My parking permit opens the barrier to the underground parking garage. I park the car, walk the thirty feet to the elevator, swipe my company ID on the reader, go up to the fourth floor. Routine, all of it. If it weren’t for the chaos in my head.

As I exit the elevator, Nadine walks toward me. Nadine, of all people. She stops, raises an eyebrow. “Hi, Erik. Everything OK?”

“Yeah, all good,” I say as complacently as possible. “There was something urgent I had to take care of.”

“Problems?”

“No.” None that I’m going to tell my ex-girlfriend about, at least.

I can see that she doesn’t believe me, but I hope she’ll leave it at that.

“You’re to report to the boss once you’re here.”

Hans-Peter Geiger is the vice president in charge of IT, office administration, and accounting. All in all, he’s a fairly agreeable guy. After the shitty day I had yesterday though, I do wonder what he might want from—

“The Godfather,” Nadine interrupts my train of thought.

The Godfather. That’s what we call G.E.E.’s proprietor and top executive. “Gabor?” I ask incredulously, and feel something tightening in my stomach. Conversations with Gabor tend to veer in directions I don’t find entirely comfortable. He’s a difficult man with strange viewpoints. “Do you know what he wants?”

She shrugs her shoulders. “No. Frau Schultheiss called you at around ten or so. And when she couldn’t reach you she called me. I said you weren’t at work yet and would probably be here a bit later.”

I try not to let on how much it annoys me that everyone turns to Nadine whenever they can’t reach me. The question is whether they only do so because she’s the department secretary, or because we were an item for so long.

“Five minutes after that,” Nadine continues, “she called back and said you should report to Gabor immediately after you arrive.”

Report to Gabor immediately … the tightening in my stomach intensifies. Could it have something to do with me having called in sick today? No, I don’t think so. Gabor has more than a hundred employees; he doesn’t concern himself with such trivial issues. It has to be something else. Well, I guess I’m going to find out very shortly.

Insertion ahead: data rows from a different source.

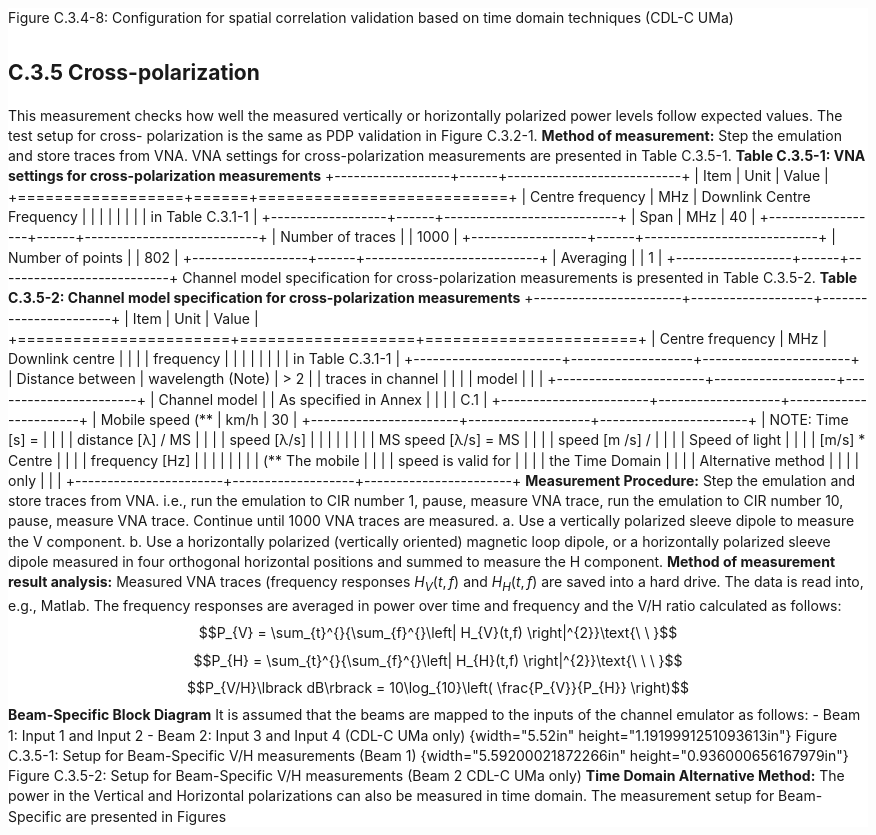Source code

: Figure C.3.4-8: Configuration for spatial correlation validation based on time
domain techniques (CDL-C UMa)
## C.3.5 Cross-polarization
This measurement checks how well the measured vertically or horizontally
polarized power levels follow expected values. The test setup for cross-
polarization is the same as PDP validation in Figure C.3.2-1.
**Method of measurement:** Step the emulation and store traces from VNA.
VNA settings for cross-polarization measurements are presented in Table
C.3.5-1.
**Table C.3.5-1: VNA settings for cross-polarization measurements**
+------------------+------+---------------------------+ | Item | Unit | Value | +==================+======+===========================+ | Centre frequency | MHz | Downlink Centre Frequency | | | | | | | | in Table C.3.1-1 | +------------------+------+---------------------------+ | Span | MHz | 40 | +------------------+------+---------------------------+ | Number of traces | | 1000 | +------------------+------+---------------------------+ | Number of points | | 802 | +------------------+------+---------------------------+ | Averaging | | 1 | +------------------+------+---------------------------+
Channel model specification for cross-polarization measurements is presented
in Table C.3.5-2.
**Table C.3.5-2: Channel model specification for cross-polarization
measurements**
+-----------------------+-------------------+-----------------------+ | Item | Unit | Value | +=======================+===================+=======================+ | Centre frequency | MHz | Downlink centre | | | | frequency | | | | | | | | in Table C.3.1-1 | +-----------------------+-------------------+-----------------------+ | Distance between | wavelength (Note) | > 2 | | traces in channel | | | | model | | | +-----------------------+-------------------+-----------------------+ | Channel model | | As specified in Annex | | | | C.1 | +-----------------------+-------------------+-----------------------+ | Mobile speed (** | km/h | 30 | +-----------------------+-------------------+-----------------------+ | NOTE: Time [s] = | | | | distance [λ] / MS | | | | speed [λ/s] | | | | | | | | MS speed [λ/s] = MS | | | | speed [m /s] / | | | | Speed of light | | | | [m/s] * Centre | | | | frequency [Hz] | | | | | | | | (** The mobile | | | | speed is valid for | | | | the Time Domain | | | | Alternative method | | | | only | | | +-----------------------+-------------------+-----------------------+
**Measurement Procedure:**
Step the emulation and store traces from VNA. i.e., run the emulation to CIR
number 1, pause, measure VNA trace, run the emulation to CIR number 10, pause,
measure VNA trace. Continue until 1000 VNA traces are measured.
a. Use a vertically polarized sleeve dipole to measure the V component.
b. Use a horizontally polarized (vertically oriented) magnetic loop dipole, or
a horizontally polarized sleeve dipole measured in four orthogonal horizontal
positions and summed to measure the H component.
**Method of measurement result analysis:**
Measured VNA traces (frequency responses $H_{V}(t,f)$ and $H_{H}\left( t,f
\right)$ are saved into a hard drive. The data is read into, e.g., Matlab. The
frequency responses are averaged in power over time and frequency and the V/H
ratio calculated as follows:
$$P_{V} = \sum_{t}^{}{\sum_{f}^{}\left| H_{V}(t,f) \right|^{2}}\text{\ \ }$$
$$P_{H} = \sum_{t}^{}{\sum_{f}^{}\left| H_{H}(t,f) \right|^{2}}\text{\ \ \ }$$
$$P_{V/H}\lbrack dB\rbrack = 10\log_{10}\left( \frac{P_{V}}{P_{H}} \right)$$
**Beam-Specific Block Diagram**
It is assumed that the beams are mapped to the inputs of the channel emulator
as follows:
\- Beam 1: Input 1 and Input 2
\- Beam 2: Input 3 and Input 4 (CDL-C UMa only)
{width="5.52in" height="1.1919991251093613in"}
Figure C.3.5-1: Setup for Beam-Specific V/H measurements (Beam 1)
{width="5.59200021872266in" height="0.936000656167979in"}
Figure C.3.5-2: Setup for Beam-Specific V/H measurements (Beam 2 CDL-C UMa
only)
**Time Domain Alternative Method:**
The power in the Vertical and Horizontal polarizations can also be measured in
time domain. The measurement setup for Beam-Specific are presented in Figures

In my office, I take a small suitcase out of my closet. My emergency luggage. It’s always there, all packed and ready to go, with all the essentials for last-minute business trips of two or three days’ duration. Toiletries, fresh underwear, socks. There’s also a spare shirt hanging in the closet.

I freshen up a bit in the bathroom next door and put on the shirt. Twenty minutes after arriving at the office, I head to the eighth floor to see Gabor.

As I enter the lobby, Eva Schultheiss looks me over in a way that seems to say she takes personal affront at my turning up here. Does she perhaps know the reason why Gabor has summoned me, I wonder?

“There you are at last,” she says indignantly. “You’ll have to wait, he’s in with someone right now.”

“No problem,” I respond, attempting a smile. I know that falling out of favor with Gabor’s secretary isn’t a smart move.

She reaches for the telephone, announces my arrival, and points toward the two leather armchairs by the opposite wall. “Take a seat.”

I nod and sink into one of the armchairs. Watch Frau Schultheiss tap around on the keyboard, a grave expression on her face.